WHAT YOU ARE ASKED TO DO – Present the material below as a numbered list, omitting any blank lines and leaving the pictures out.

BEGIN RECORDED DATA

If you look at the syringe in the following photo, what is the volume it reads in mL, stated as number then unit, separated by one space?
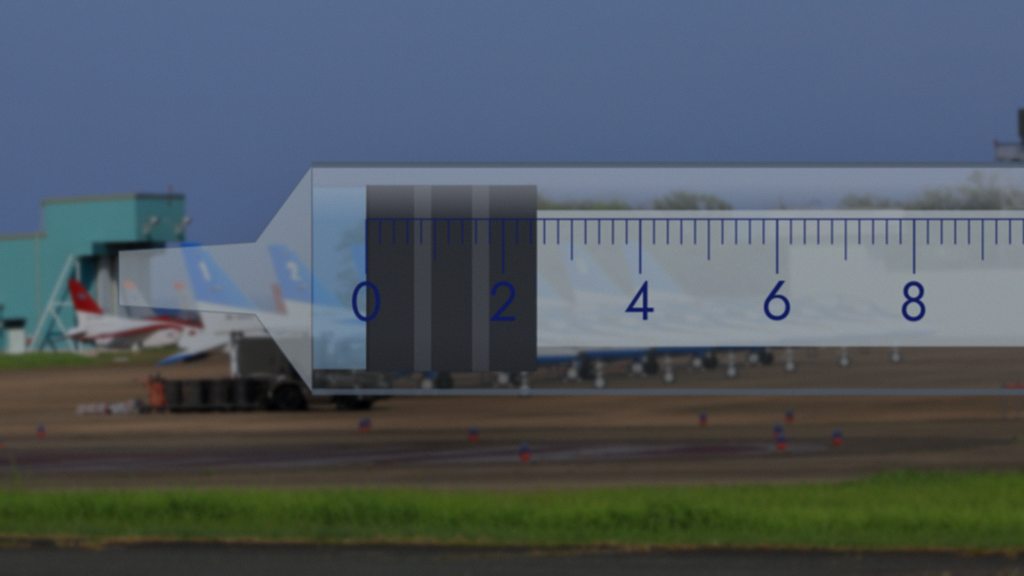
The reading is 0 mL
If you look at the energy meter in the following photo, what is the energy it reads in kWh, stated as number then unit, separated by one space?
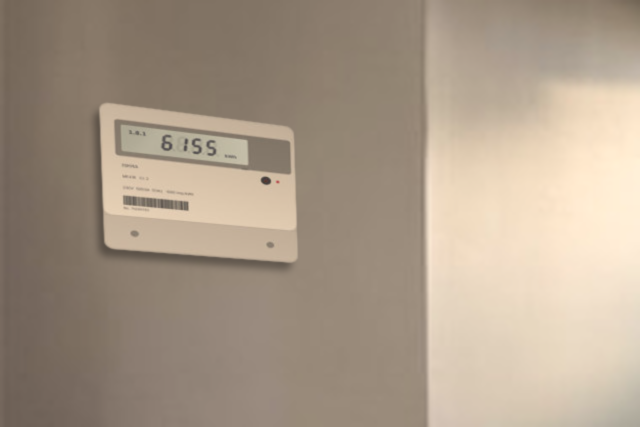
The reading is 6155 kWh
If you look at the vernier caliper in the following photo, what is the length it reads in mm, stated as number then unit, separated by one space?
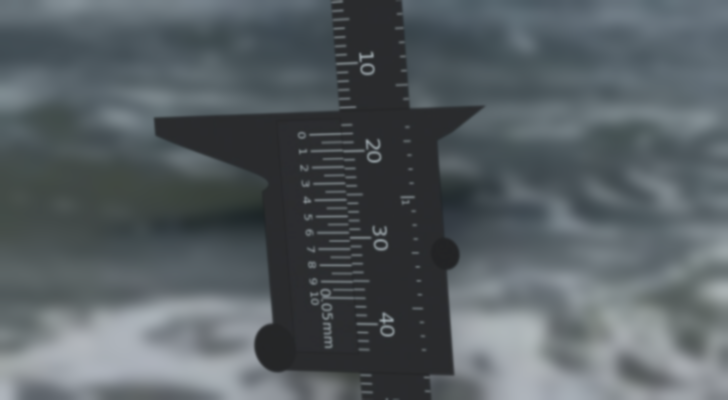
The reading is 18.0 mm
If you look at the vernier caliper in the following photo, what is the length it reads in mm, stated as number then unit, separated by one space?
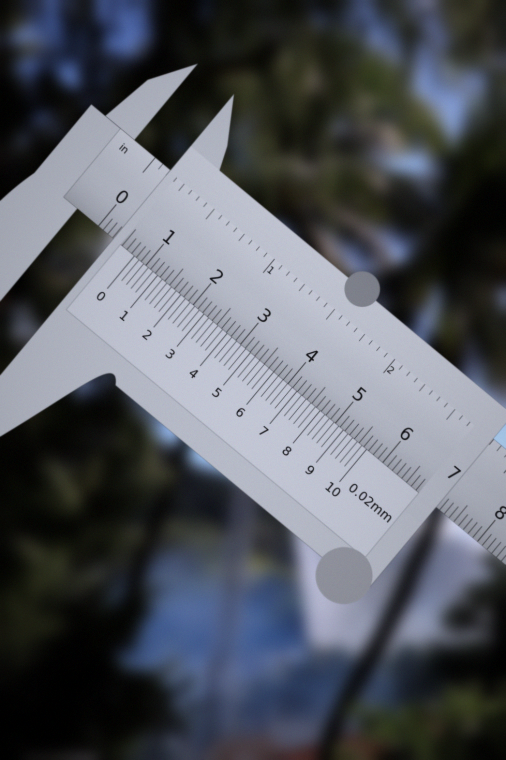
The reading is 7.6 mm
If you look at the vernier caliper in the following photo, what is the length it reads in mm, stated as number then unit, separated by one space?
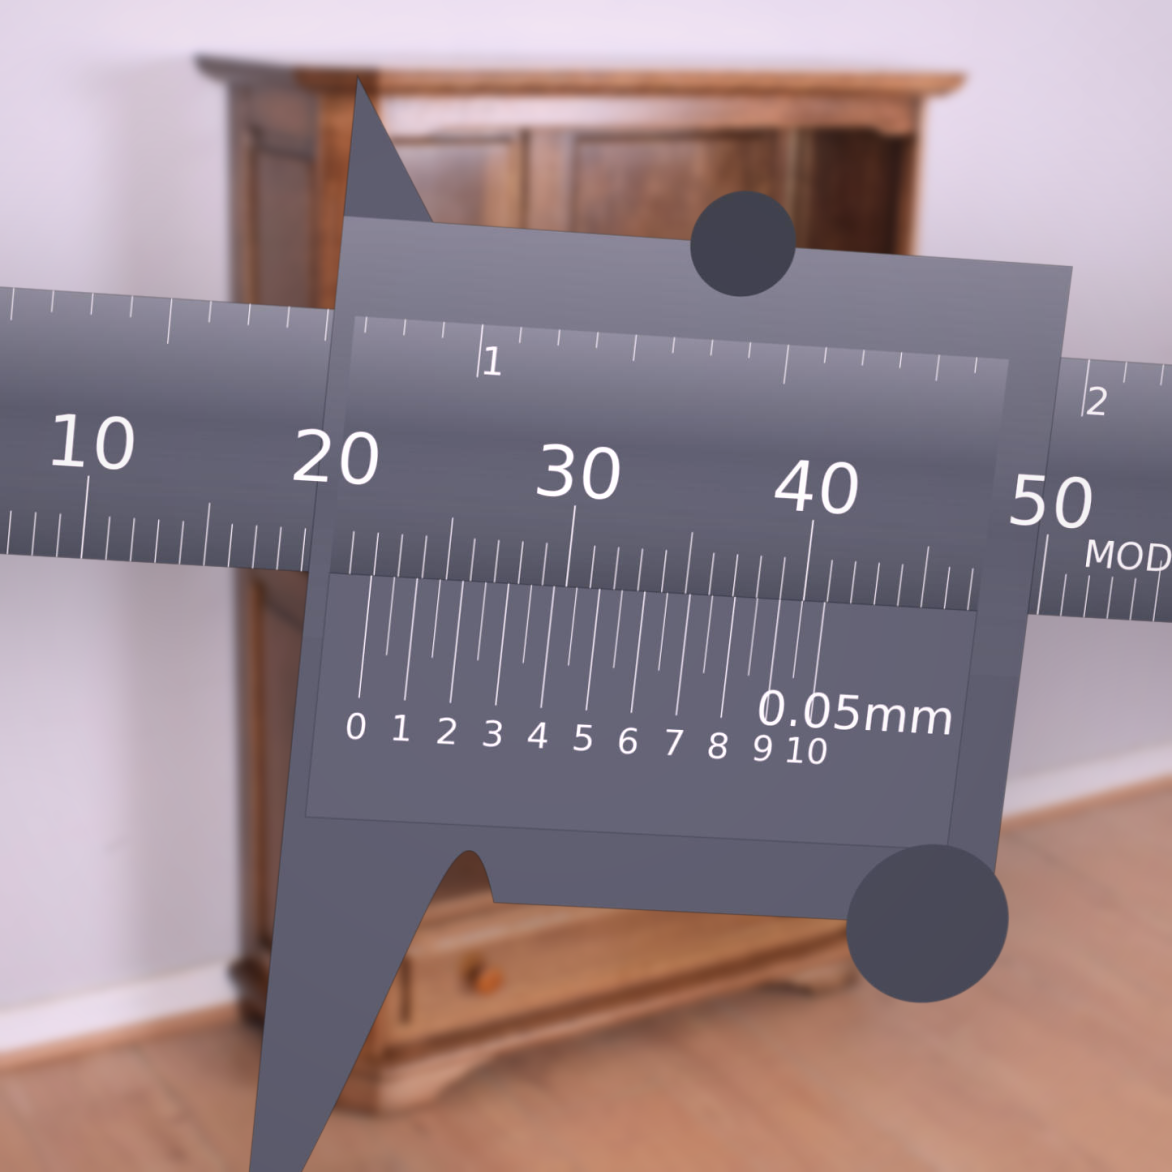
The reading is 21.90 mm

END RECORDED DATA

EXERCISE OUTPUT –
1. If you look at the syringe in the following photo, what is the volume it reads in mL, stated as number then unit, separated by one space?
2. The reading is 0 mL
3. If you look at the energy meter in the following photo, what is the energy it reads in kWh, stated as number then unit, separated by one space?
4. The reading is 6155 kWh
5. If you look at the vernier caliper in the following photo, what is the length it reads in mm, stated as number then unit, separated by one space?
6. The reading is 18.0 mm
7. If you look at the vernier caliper in the following photo, what is the length it reads in mm, stated as number then unit, separated by one space?
8. The reading is 7.6 mm
9. If you look at the vernier caliper in the following photo, what is the length it reads in mm, stated as number then unit, separated by one space?
10. The reading is 21.90 mm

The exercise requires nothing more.